▸ **TASK DESCRIPTION**: What lines below hold the string "http"? Copy them all.

▸ **Dataset entries**:
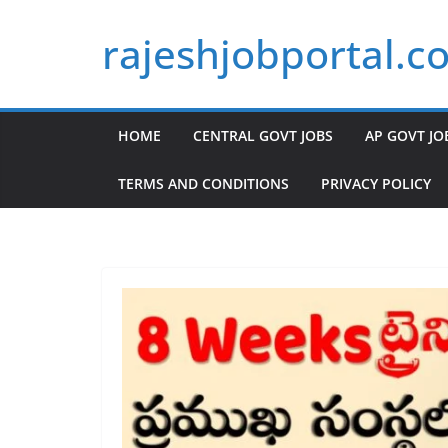
Skip
rajeshjobportal.c
to
content
HOME
CENTRAL GOVT JOBS
AP GOVT JO
TERMS AND CONDITIONS
PRIVACY POLICY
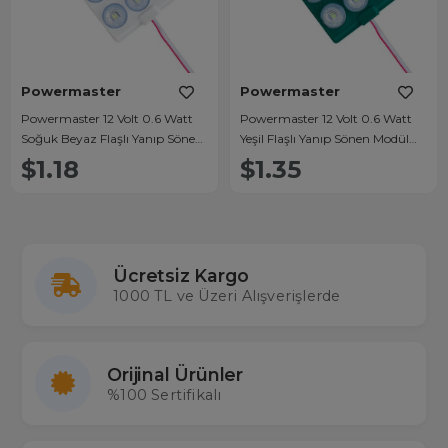
Powermaster
Powermaster
Powermaster 12 Volt 0.6 Watt
Powermaster 12 Volt 0.6 Watt
Soğuk Beyaz Flaşlı Yanıp Sönen
Yeşil Flaşlı Yanıp Sönen Modül
Modül Led
Led
$1.18
$1.35
Ücretsiz Kargo
1000 TL ve Üzeri Alışverişlerde
Orijinal Ürünler
%100 Sertifikalı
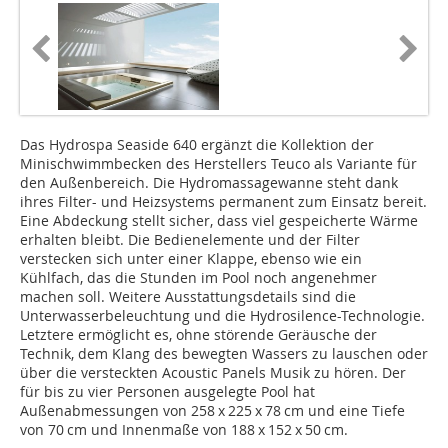
Das Hydrospa Seaside 640 ergänzt die Kollektion der
Minischwimmbecken des Herstellers Teuco als Variante für
den Außenbereich. Die Hydromassagewanne steht dank
ihres Filter- und Heizsystems permanent zum Einsatz bereit.
Eine Abdeckung stellt sicher, dass viel gespeicherte Wärme
erhalten bleibt. Die Bedienelemente und der Filter
verstecken sich unter einer Klappe, ebenso wie ein
Kühlfach, das die Stunden im Pool noch angenehmer
machen soll. Weitere Ausstattungsdetails sind die
Unterwasserbeleuchtung und die Hydrosilence-Technologie.
Letztere ermöglicht es, ohne störende Geräusche der
Technik, dem Klang des bewegten Wassers zu lauschen oder
über die versteckten Acoustic Panels Musik zu hören. Der
für bis zu vier Personen ausgelegte Pool hat
Außenabmessungen von 258 x 225 x 78 cm und eine Tiefe
von 70 cm und Innenmaße von 188 x 152 x 50 cm.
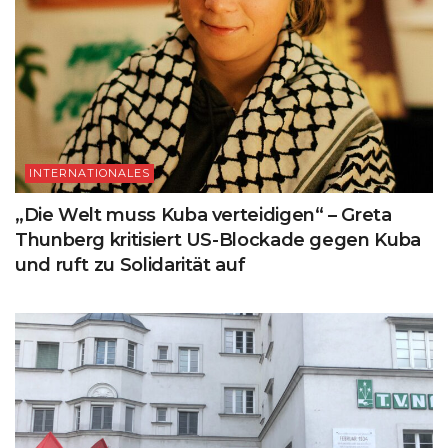
INTERNATIONALES
„Die Welt muss Kuba verteidigen“ – Greta
Thunberg kritisiert US-Blockade gegen Kuba
und ruft zu Solidarität auf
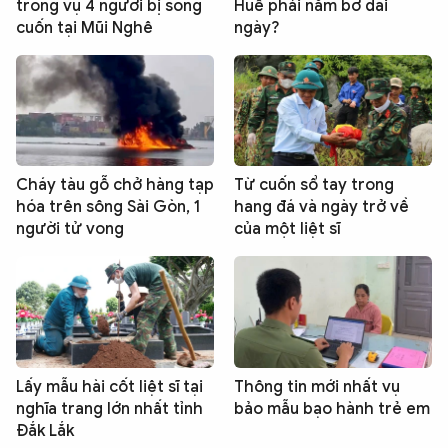
trong vụ 4 người bị sóng
Huế phải nằm bờ dài
cuốn tại Mũi Nghê
ngày?
Cháy tàu gỗ chở hàng tạp
Từ cuốn sổ tay trong
hóa trên sông Sài Gòn, 1
hang đá và ngày trở về
người tử vong
của một liệt sĩ
Lấy mẫu hài cốt liệt sĩ tại
Thông tin mới nhất vụ
nghĩa trang lớn nhất tỉnh
bảo mẫu bạo hành trẻ em
Đắk Lắk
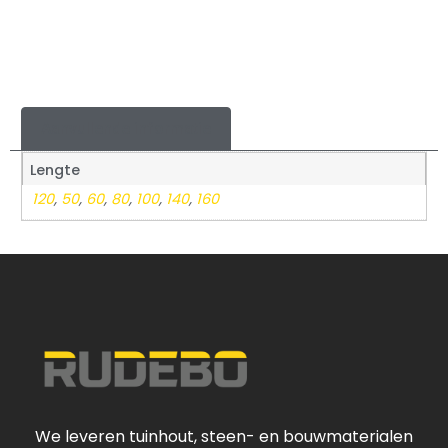
Aanvullende informatie
Lengte
120
,
50
,
60
,
80
,
100
,
140
,
160
We leveren tuinhout, steen- en bouwmaterialen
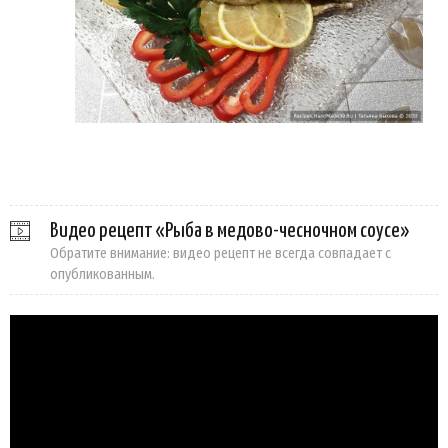
Видео рецепт «Рыба в медово-чесночном соусе»
Обратите внимание: видео рецепт не всегда совпадает с
опубликованным.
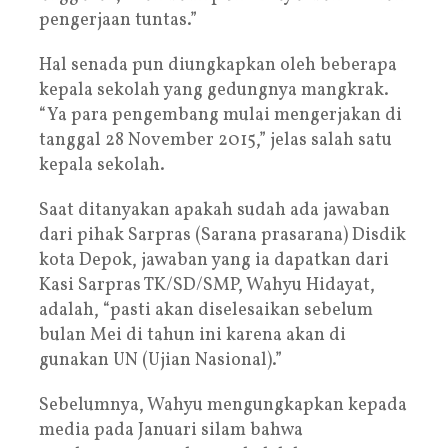
pengerjaan tuntas.”
Hal senada pun diungkapkan oleh beberapa
kepala sekolah yang gedungnya mangkrak.
“Ya para pengembang mulai mengerjakan di
tanggal 28 November 2015,” jelas salah satu
kepala sekolah.
Saat ditanyakan apakah sudah ada jawaban
dari pihak Sarpras (Sarana prasarana) Disdik
kota Depok, jawaban yang ia dapatkan dari
Kasi Sarpras TK/SD/SMP, Wahyu Hidayat,
adalah, “pasti akan diselesaikan sebelum
bulan Mei di tahun ini karena akan di
gunakan UN (Ujian Nasional).”
Sebelumnya, Wahyu mengungkapkan kepada
media pada Januari silam bahwa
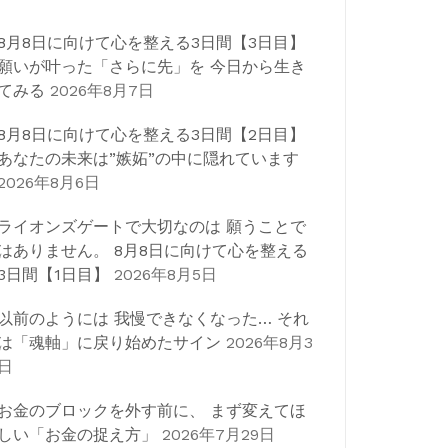
8月8日に向けて心を整える3日間【3日目】
願いが叶った「さらに先」を 今日から生き
てみる
2026年8月7日
8月8日に向けて心を整える3日間【2日目】
あなたの未来は”嫉妬”の中に隠れています
2026年8月6日
ライオンズゲートで大切なのは 願うことで
はありません。 8月8日に向けて心を整える
3日間【1日目】
2026年8月5日
以前のようには 我慢できなくなった… それ
は「魂軸」に戻り始めたサイン
2026年8月3
日
お金のブロックを外す前に、 まず変えてほ
しい「お金の捉え方」
2026年7月29日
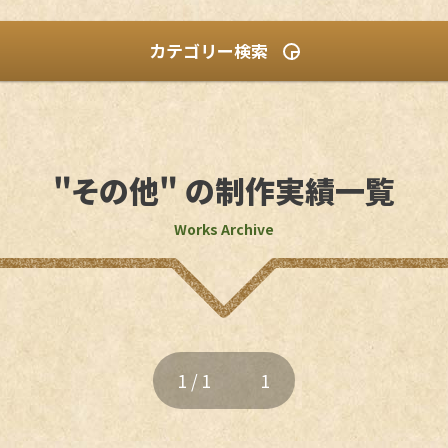
食品加工
デジタル・D
カテゴリー検索
"その他" の制作実績一覧
オリジナルプラン
リクルートプラン
ジ
ページ）
Works Archive
 カード
パンフレット
チラシ / ポスター
ージ）
1 / 1
1
千代田区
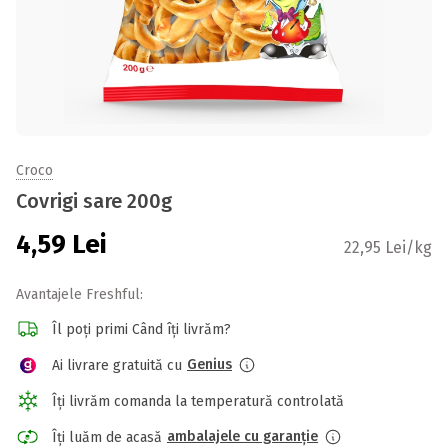
Croco
Covrigi sare 200g
4,59
Lei
22,95 Lei/kg
Avantajele Freshful:
Îl poți primi Când îți livrăm?
Genius
Ai livrare gratuită cu
Îți livrăm comanda la temperatură controlată
ambalajele cu garanție
Îți luăm de acasă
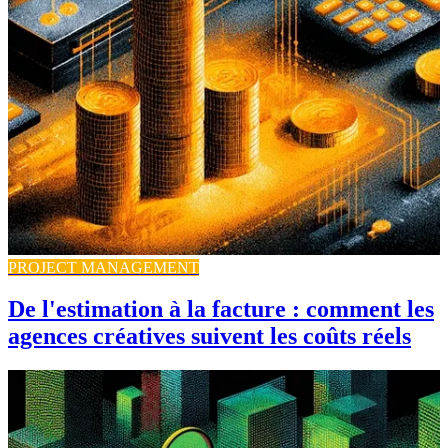
PROJECT MANAGEMENT
De l'estimation à la facture : comment les
agences créatives suivent les coûts réels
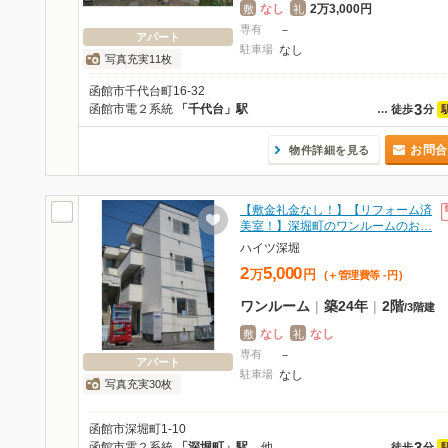
なし
2万3,000円
敷
礼
専有
－
アパート
駐車場
なし
写真充実11枚
函館市千代台町16-32
3
函館市電２系統
「千代台」駅
…
徒歩
分
お問合
物件詳細を見る
【敷金礼金なし！】【リフォーム済
美室！】深堀町のワンルームのお…
ハイツ深堀
2
5,000
万
円
(＋管理費等
-
円
)
ワンルーム
|
築24年
|
2階
/
3階建
なし
なし
敷
礼
専有
－
アパート
駐車場
なし
写真充実30枚
函館市深堀町1-10
3
函館市電２系統
「深堀町」駅
他
…
徒歩
分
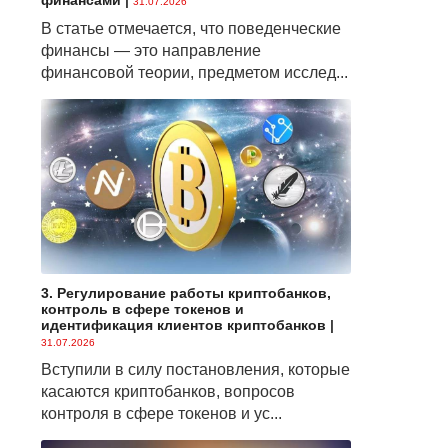
финансами
|
31.07.2026
В статье отмечается, что поведенческие
финансы — это направление
финансовой теории, предметом исслед...
3. Регулирование работы криптобанков,
контроль в сфере токенов и
идентификация клиентов криптобанков
|
31.07.2026
Вступили в силу постановления, которые
касаются криптобанков, вопросов
контроля в сфере токенов и ус...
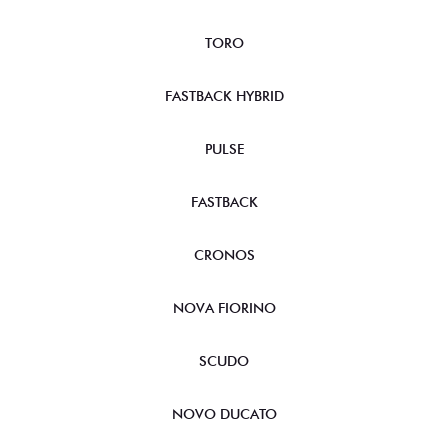
TORO
FASTBACK HYBRID
PULSE
FASTBACK
CRONOS
NOVA FIORINO
SCUDO
NOVO DUCATO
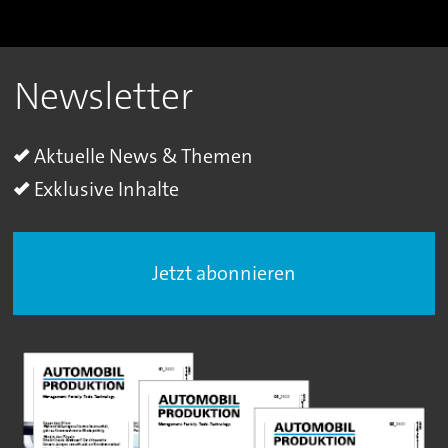
Newsletter
Aktuelle News & Themen
Exklusive Inhalte
Jetzt abonnieren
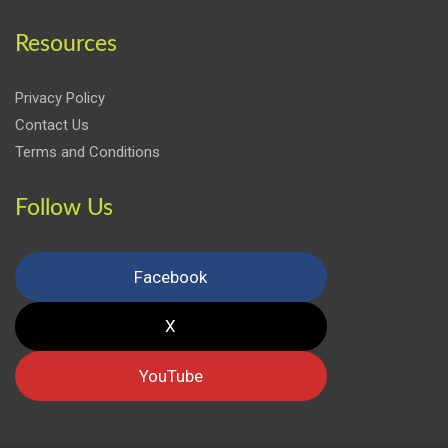
Resources
Privacy Policy
Contact Us
Terms and Conditions
Follow Us
Facebook
X
YouTube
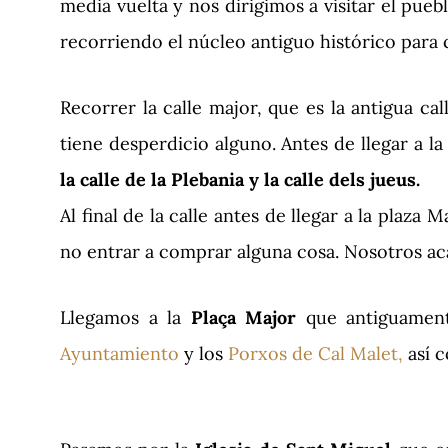
media vuelta y nos dirigimos a visitar el pue
recorriendo el núcleo antiguo histórico para 
Recorrer la calle major, que es la antigua c
tiene desperdicio alguno. Antes de llegar a 
la calle de la Plebania y la calle dels jueus.
Al final de la calle antes de llegar a la plaza M
no entrar a comprar alguna cosa. Nosotros a
Llegamos a la
P
laça Major
que antiguamente
Ayuntamiento
y los
Porxos de Cal Malet,
así 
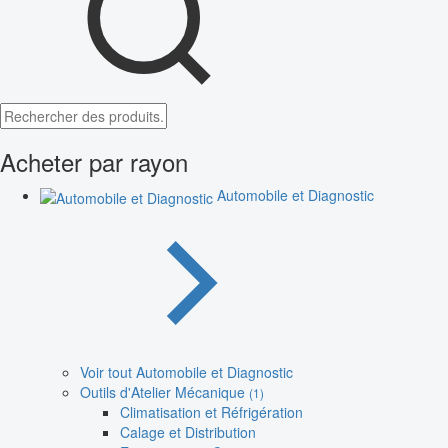
Acheter par rayon
Automobile et Diagnostic
Voir tout Automobile et Diagnostic
Outils d'Atelier Mécanique
(1)
Climatisation et Réfrigération
Calage et Distribution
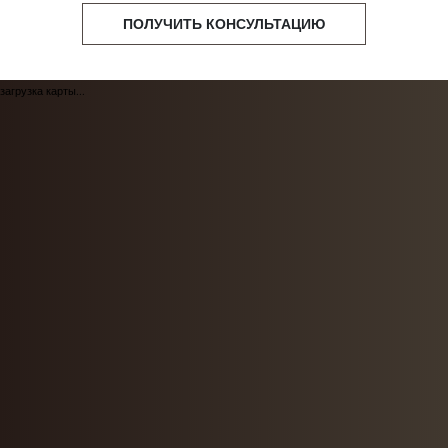
ПОЛУЧИТЬ КОНСУЛЬТАЦИЮ
загрузка карты...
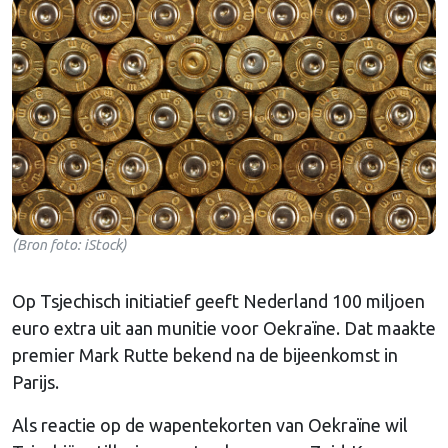
(Bron foto: iStock)
Op Tsjechisch initiatief geeft Nederland 100 miljoen
euro extra uit aan munitie voor Oekraïne. Dat maakte
premier Mark Rutte bekend na de bijeenkomst in
Parijs.
Als reactie op de wapentekorten van Oekraïne wil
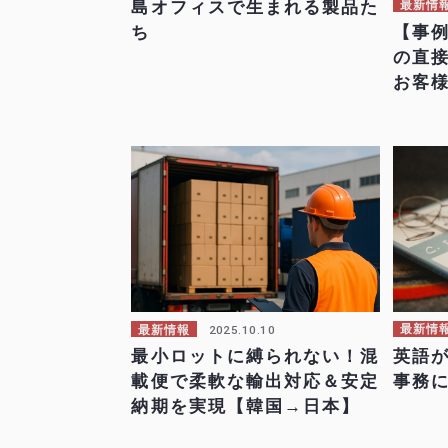
島オフィスで生まれる製品た
最新情
【事
ち
の直
お客
2025.10.10
最新情
最新情報
英語
最小ロットに縛られない！混
事務
載便で柔軟な輸出対応＆安定
納期を実現【韓国→日本】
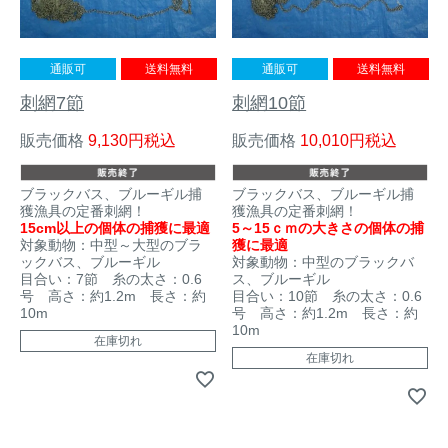
イノシシ対策
キツネ対策
通販可
送料無料
通販可
送料無料
シカ対策
タイワンリス対策
刺網7節
刺網10節
販売価格
9,130
税込
販売価格
10,010
税込
イタチ・テン・
アライグマ対策
マングース対策
ブラックバス、ブルーギル捕
ブラックバス、ブルーギル捕
獲漁具の定番刺網！
獲漁具の定番刺網！
サル対策
ヌートリア対策
15cm以上の個体の捕獲に最適
5～15ｃｍの大きさの個体の捕
対象動物：中型～大型のブラ
獲に最適
ックバス、ブルーギル
対象動物：中型のブラックバ
クマ対策
ネズミ・モグラ対策
目合い：7節 糸の太さ：0.6
ス、ブルーギル
号 高さ：約1.2m 長さ：約
目合い：10節 糸の太さ：0.6
10m
号 高さ：約1.2m 長さ：約
10m
ハクビシン対策
鳥・カラス対策
在庫切れ
在庫切れ
ブラックバス・
タヌキ対策
ブルーギル対策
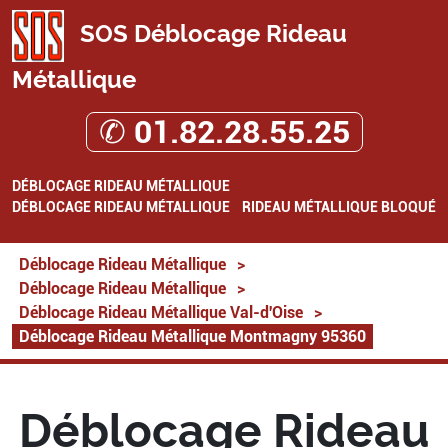
SOS Déblocage Rideau
Métallique
✆ 01.82.28.55.25
DÉBLOCAGE RIDEAU MÉTALLIQUE
DÉBLOCAGE RIDEAU MÉTALLIQUE
RIDEAU MÉTALLIQUE BLOQUÉ
Déblocage Rideau Métallique
>
Déblocage Rideau Métallique
>
Déblocage Rideau Métallique Val-d'Oise
>
Déblocage Rideau Métallique Montmagny 95360
Déblocage Rideau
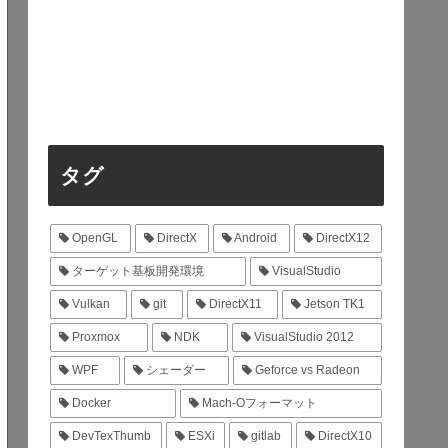
タグ
OpenGL
DirectX
Android
DirectX12
ターゲット基板開発環境
VisualStudio
Vulkan
git
DirectX11
Jetson TK1
Proxmox
NDK
VisualStudio 2012
WPF
シェーダー
Geforce vs Radeon
Docker
Mach-Oフォーマット
DevTexThumb
ESXi
gitlab
DirectX10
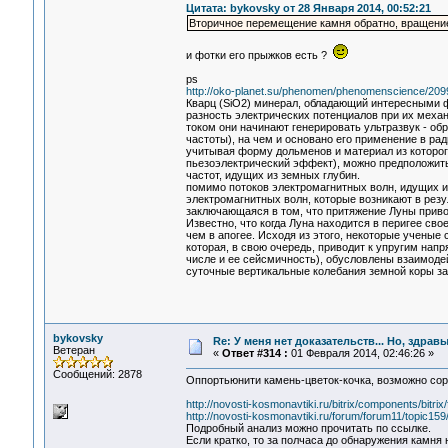
Цитата: bykovsky от 28 Января 2014, 00:52:21
Вторичное перемещение камня обратно, вращение 
и фотки его прыжков есть ?
ps
http://oko-planet.su/phenomen/phenomenscience/2099
Кварц (SiO2) минерал, обладающий интересными ф
разность электрических потенциалов при их меха
током они начинают генерировать ультразвук - об
частоты), на чем и основано его применение в рад
учитывая форму дольменов и материал из которо
пьезоэлектрический эффект), можно предположить
частот, идущих из земных глубин.
помимо потоков электромагнитных волн, идущих и
электромагнитных волн, которые возникают в резу
заключающаяся в том, что притяжение Луны приво
Известно, что когда Луна находится в перигее св
чем в апогее. Исходя из этого, некоторые ученые
которая, в свою очередь, приводит к упругим напр
числе и ее сейсмичность), обусловлены взаимоде
суточные вертикальные колебания земной коры за 
bykovsky
Re: У меня нет доказательств... Но, здра
Ветеран
«
Ответ #314 :
01 Февраля 2014, 02:46:26 »
Сообщений: 2878
Оппортьюнити камень-цветок-кочка, возможно со
http://novosti-kosmonavtiki.ru/bitrix/components/bitr
http://novosti-kosmonavtiki.ru/forum/forum11/topic
Подробный анализ можно прочитать по ссылке.
Если кратко, то за полчаса до обнаружения камня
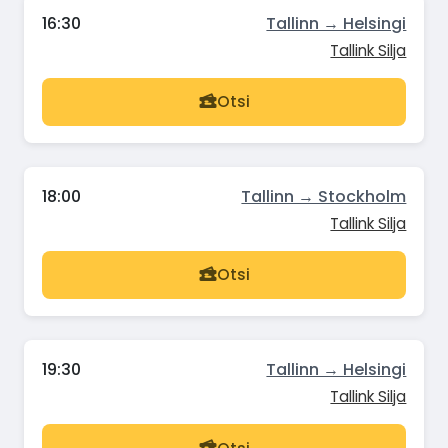
16:30
Tallinn → Helsingi
Tallink Silja
Otsi
18:00
Tallinn → Stockholm
Tallink Silja
Otsi
19:30
Tallinn → Helsingi
Tallink Silja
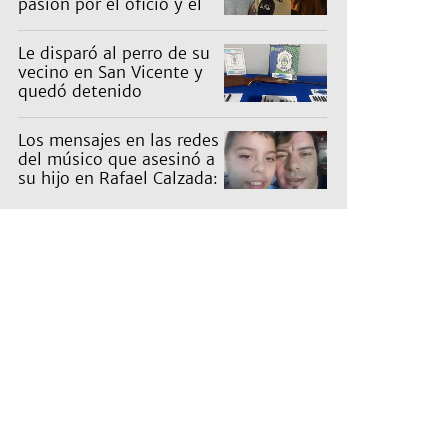
pasión por el oficio y el
desafío de mantener las
ventas
Le disparó al perro de su
vecino en San Vicente y
quedó detenido
Los mensajes en las redes
del músico que asesinó a
su hijo en Rafael Calzada:
"Papá te ama"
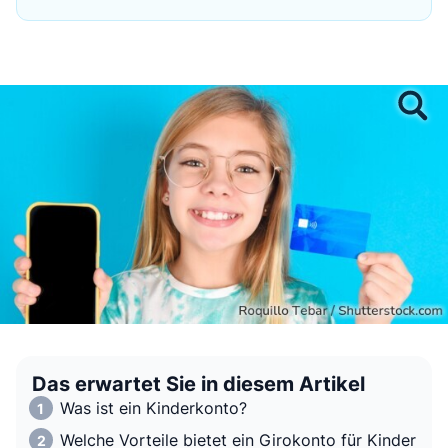
Das erwartet Sie in diesem Artikel
Was ist ein Kinderkonto?
Welche Vorteile bietet ein Girokonto für Kinder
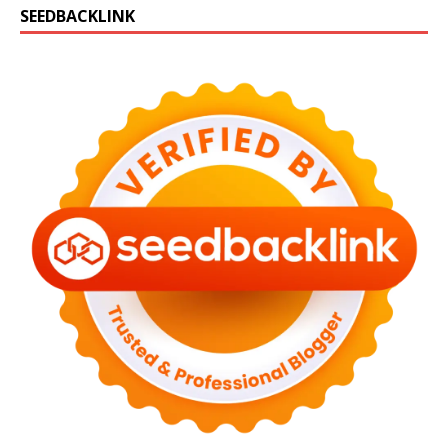
SEEDBACKLINK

▸ **SOLUTION FOR THIS TASK**:
http://oko-planet.su/phenomen/phenomenscience/2099
http://novosti-kosmonavtiki.ru/bitrix/components/bitr
http://novosti-kosmonavtiki.ru/forum/forum11/topic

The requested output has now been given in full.